- Task details
Give back, word for word, the lines from the start of the records through the line containing "捨てなどの詳細は、こちらから各店舗にお電話ください。", including that line and no others.

____

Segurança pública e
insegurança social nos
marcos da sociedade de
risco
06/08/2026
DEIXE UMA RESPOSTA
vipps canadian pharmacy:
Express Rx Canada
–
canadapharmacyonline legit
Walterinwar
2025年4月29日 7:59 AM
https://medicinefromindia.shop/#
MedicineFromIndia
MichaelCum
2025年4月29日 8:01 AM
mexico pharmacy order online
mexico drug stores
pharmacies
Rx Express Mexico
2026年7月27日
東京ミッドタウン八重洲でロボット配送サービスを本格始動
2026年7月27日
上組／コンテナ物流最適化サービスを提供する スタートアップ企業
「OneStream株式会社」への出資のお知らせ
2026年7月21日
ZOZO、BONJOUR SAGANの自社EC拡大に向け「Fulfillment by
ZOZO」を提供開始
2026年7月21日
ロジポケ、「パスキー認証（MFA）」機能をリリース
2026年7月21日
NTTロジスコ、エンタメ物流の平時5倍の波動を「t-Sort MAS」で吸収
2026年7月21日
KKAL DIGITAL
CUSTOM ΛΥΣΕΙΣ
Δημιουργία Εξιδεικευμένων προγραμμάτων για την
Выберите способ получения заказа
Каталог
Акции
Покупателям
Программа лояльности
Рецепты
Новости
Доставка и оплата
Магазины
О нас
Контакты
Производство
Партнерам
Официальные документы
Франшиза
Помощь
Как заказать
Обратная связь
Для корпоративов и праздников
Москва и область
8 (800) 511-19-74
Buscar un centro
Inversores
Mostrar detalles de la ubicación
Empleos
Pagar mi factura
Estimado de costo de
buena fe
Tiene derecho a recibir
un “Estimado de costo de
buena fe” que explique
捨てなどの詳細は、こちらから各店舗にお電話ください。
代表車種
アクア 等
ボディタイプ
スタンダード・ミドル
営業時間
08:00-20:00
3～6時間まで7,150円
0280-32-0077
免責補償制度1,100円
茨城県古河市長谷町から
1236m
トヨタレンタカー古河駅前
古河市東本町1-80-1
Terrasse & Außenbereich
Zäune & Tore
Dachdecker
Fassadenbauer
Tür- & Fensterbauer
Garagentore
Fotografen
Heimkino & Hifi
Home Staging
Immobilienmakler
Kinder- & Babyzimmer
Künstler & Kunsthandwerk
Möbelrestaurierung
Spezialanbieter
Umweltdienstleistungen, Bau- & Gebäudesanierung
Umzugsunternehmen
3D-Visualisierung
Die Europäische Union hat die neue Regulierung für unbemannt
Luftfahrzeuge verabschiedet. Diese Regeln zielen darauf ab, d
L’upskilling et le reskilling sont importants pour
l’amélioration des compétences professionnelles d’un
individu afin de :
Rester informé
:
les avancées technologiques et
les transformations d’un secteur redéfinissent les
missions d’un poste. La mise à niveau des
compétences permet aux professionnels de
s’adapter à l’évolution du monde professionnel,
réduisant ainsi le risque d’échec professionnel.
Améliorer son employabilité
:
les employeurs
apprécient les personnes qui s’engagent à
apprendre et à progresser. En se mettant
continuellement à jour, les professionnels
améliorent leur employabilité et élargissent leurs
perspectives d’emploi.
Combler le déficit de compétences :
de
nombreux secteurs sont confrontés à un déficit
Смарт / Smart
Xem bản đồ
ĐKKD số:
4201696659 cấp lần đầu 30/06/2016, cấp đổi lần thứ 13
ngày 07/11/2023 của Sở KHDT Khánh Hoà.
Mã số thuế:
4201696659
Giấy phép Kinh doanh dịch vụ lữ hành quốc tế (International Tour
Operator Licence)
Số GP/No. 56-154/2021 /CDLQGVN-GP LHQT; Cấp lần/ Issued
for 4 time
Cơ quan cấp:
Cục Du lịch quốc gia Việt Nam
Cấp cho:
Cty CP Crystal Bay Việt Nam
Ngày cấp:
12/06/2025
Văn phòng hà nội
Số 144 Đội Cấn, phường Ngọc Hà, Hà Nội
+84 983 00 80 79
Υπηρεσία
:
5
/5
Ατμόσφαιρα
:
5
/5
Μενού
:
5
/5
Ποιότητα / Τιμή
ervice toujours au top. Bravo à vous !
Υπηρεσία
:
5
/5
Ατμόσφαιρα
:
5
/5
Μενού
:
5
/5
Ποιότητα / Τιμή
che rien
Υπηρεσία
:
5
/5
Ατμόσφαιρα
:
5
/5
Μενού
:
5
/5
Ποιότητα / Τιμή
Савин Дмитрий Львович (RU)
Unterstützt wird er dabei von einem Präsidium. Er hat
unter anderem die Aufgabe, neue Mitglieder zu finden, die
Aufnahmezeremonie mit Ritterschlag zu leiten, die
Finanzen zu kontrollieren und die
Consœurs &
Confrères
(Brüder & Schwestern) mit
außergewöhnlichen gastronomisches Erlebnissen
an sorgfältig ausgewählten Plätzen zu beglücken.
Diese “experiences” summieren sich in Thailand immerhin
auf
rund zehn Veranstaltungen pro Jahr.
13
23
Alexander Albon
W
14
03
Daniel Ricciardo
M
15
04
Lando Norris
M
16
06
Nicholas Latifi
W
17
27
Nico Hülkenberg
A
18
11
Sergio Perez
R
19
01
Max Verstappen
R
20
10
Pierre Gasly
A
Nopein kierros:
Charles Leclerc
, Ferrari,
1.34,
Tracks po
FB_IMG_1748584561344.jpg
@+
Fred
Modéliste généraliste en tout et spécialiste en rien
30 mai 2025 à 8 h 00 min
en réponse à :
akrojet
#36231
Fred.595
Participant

____

- Result
Segurança pública e
insegurança social nos
marcos da sociedade de
risco
06/08/2026
DEIXE UMA RESPOSTA
vipps canadian pharmacy:
Express Rx Canada
–
canadapharmacyonline legit
Walterinwar
2025年4月29日 7:59 AM
https://medicinefromindia.shop/#
MedicineFromIndia
MichaelCum
2025年4月29日 8:01 AM
mexico pharmacy order online
mexico drug stores
pharmacies
Rx Express Mexico
2026年7月27日
東京ミッドタウン八重洲でロボット配送サービスを本格始動
2026年7月27日
上組／コンテナ物流最適化サービスを提供する スタートアップ企業
「OneStream株式会社」への出資のお知らせ
2026年7月21日
ZOZO、BONJOUR SAGANの自社EC拡大に向け「Fulfillment by
ZOZO」を提供開始
2026年7月21日
ロジポケ、「パスキー認証（MFA）」機能をリリース
2026年7月21日
NTTロジスコ、エンタメ物流の平時5倍の波動を「t-Sort MAS」で吸収
2026年7月21日
KKAL DIGITAL
CUSTOM ΛΥΣΕΙΣ
Δημιουργία Εξιδεικευμένων προγραμμάτων για την
Выберите способ получения заказа
Каталог
Акции
Покупателям
Программа лояльности
Рецепты
Новости
Доставка и оплата
Магазины
О нас
Контакты
Производство
Партнерам
Официальные документы
Франшиза
Помощь
Как заказать
Обратная связь
Для корпоративов и праздников
Москва и область
8 (800) 511-19-74
Buscar un centro
Inversores
Mostrar detalles de la ubicación
Empleos
Pagar mi factura
Estimado de costo de
buena fe
Tiene derecho a recibir
un “Estimado de costo de
buena fe” que explique
捨てなどの詳細は、こちらから各店舗にお電話ください。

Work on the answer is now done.